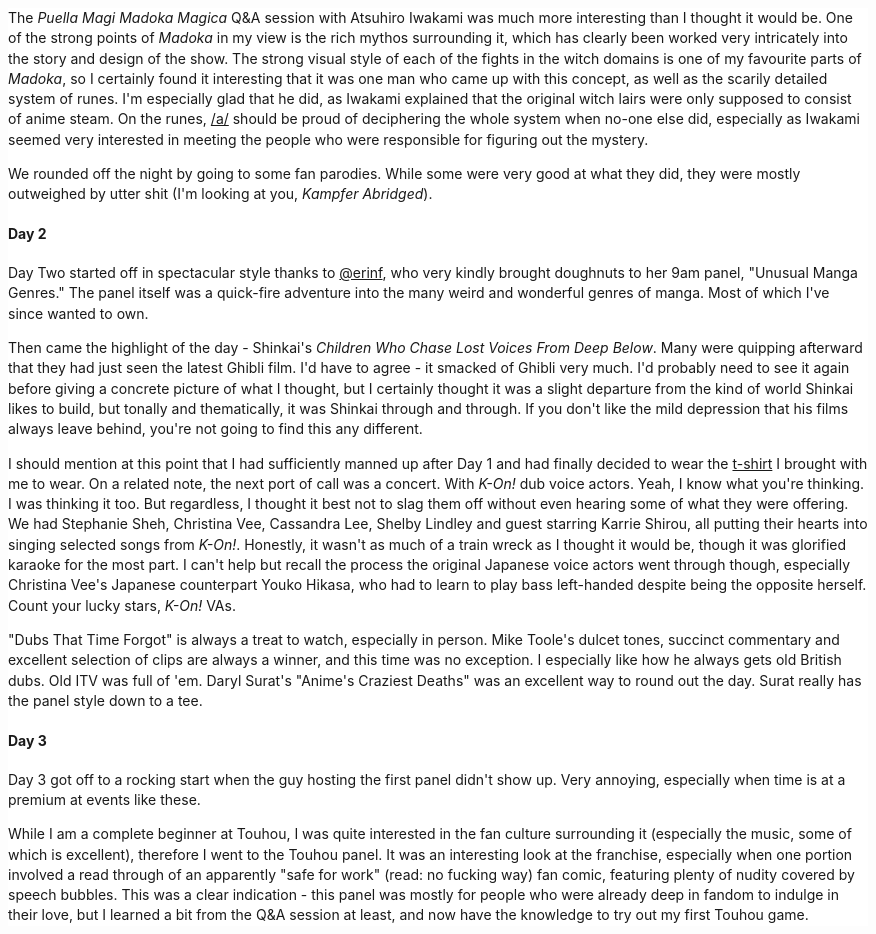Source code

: The *Puella Magi Madoka Magica* Q&A session with Atsuhiro Iwakami was much more interesting than I thought it would be. One of the strong points of *Madoka* in my view is the rich mythos surrounding it, which has clearly been worked very intricately into the story and design of the show. The strong visual style of each of the fights in the witch domains is one of my favourite parts of *Madoka*, so I certainly found it interesting that it was one man who came up with this concept, as well as the scarily detailed system of runes. I'm especially glad that he did, as Iwakami explained that the original witch lairs were only supposed to consist of anime steam. On the runes, [/a/](https://boards.4chan.org/a/) should be proud of deciphering the whole system when no-one else did, especially as Iwakami seemed very interested in meeting the people who were responsible for figuring out the mystery.

We rounded off the night by going to some fan parodies. While some were very good at what they did, they were mostly outweighed by utter shit (I'm looking at you, *Kampfer Abridged*).

#### Day 2

Day Two started off in spectacular style thanks to [@erinf](http://twitter.com/erinf), who very kindly brought doughnuts to her 9am panel, "Unusual Manga Genres." The panel itself was a quick-fire adventure into the many weird and wonderful genres of manga. Most of which I've since wanted to own.

Then came the highlight of the day - Shinkai's *Children Who Chase Lost Voices From Deep Below*. Many were quipping afterward that they had just seen the latest Ghibli film. I'd have to agree - it smacked of Ghibli very much. I'd probably need to see it again before giving a concrete picture of what I thought, but I certainly thought it was a slight departure from the kind of world Shinkai likes to build, but tonally and thematically, it was Shinkai through and through. If you don't like the mild depression that his films always leave behind, you're not going to find this any different.

I should mention at this point that I had sufficiently manned up after Day 1 and had finally decided to wear the [t-shirt](http://perplexitees.spreadshirt.com/htt-band-shirt-vector-standard-t-A7736026) I brought with me to wear. On a related note, the next port of call was a concert. With *K-On!* dub voice actors. Yeah, I know what you're thinking. I was thinking it too. But regardless, I thought it best not to slag them off without even hearing some of what they were offering. We had Stephanie Sheh, Christina Vee, Cassandra Lee, Shelby Lindley and guest starring Karrie Shirou, all putting their hearts into singing selected songs from *K-On!*. Honestly, it wasn't as much of a train wreck as I thought it would be, though it was glorified karaoke for the most part. I can't help but recall the process the original Japanese voice actors went through though, especially Christina Vee's Japanese counterpart Youko Hikasa, who had to learn to play bass left-handed despite being the opposite herself. Count your lucky stars, *K-On!* VAs.

"Dubs That Time Forgot" is always a treat to watch, especially in person. Mike Toole's dulcet tones, succinct commentary and excellent selection of clips are always a winner, and this time was no exception. I especially like how he always gets old British dubs. Old ITV was full of 'em. Daryl Surat's "Anime's Craziest Deaths" was an excellent way to round out the day. Surat really has the panel style down to a tee.

#### Day 3

Day 3 got off to a rocking start when the guy hosting the first panel didn't show up. Very annoying, especially when time is at a premium at events like these.

While I am a complete beginner at Touhou, I was quite interested in the fan culture surrounding it (especially the music, some of which is excellent), therefore I went to the Touhou panel. It was an interesting look at the franchise, especially when one portion involved a read through of an apparently "safe for work" (read: no fucking way) fan comic, featuring plenty of nudity covered by speech bubbles. This was a clear indication - this panel was mostly for people who were already deep in fandom to indulge in their love, but I learned a bit from the Q&A session at least, and now have the knowledge to try out my first Touhou game.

WHAT TO PRODUCE:
Collect each line of the records above that contains the word "time", treating uppercase and lowercase letters as different.

REPLY:
"Dubs That Time Forgot" is always a treat to watch, especially in person. Mike Toole's dulcet tones, succinct commentary and excellent selection of clips are always a winner, and this time was no exception. I especially like how he always gets old British dubs. Old ITV was full of 'em. Daryl Surat's "Anime's Craziest Deaths" was an excellent way to round out the day. Surat really has the panel style down to a tee.
Day 3 got off to a rocking start when the guy hosting the first panel didn't show up. Very annoying, especially when time is at a premium at events like these.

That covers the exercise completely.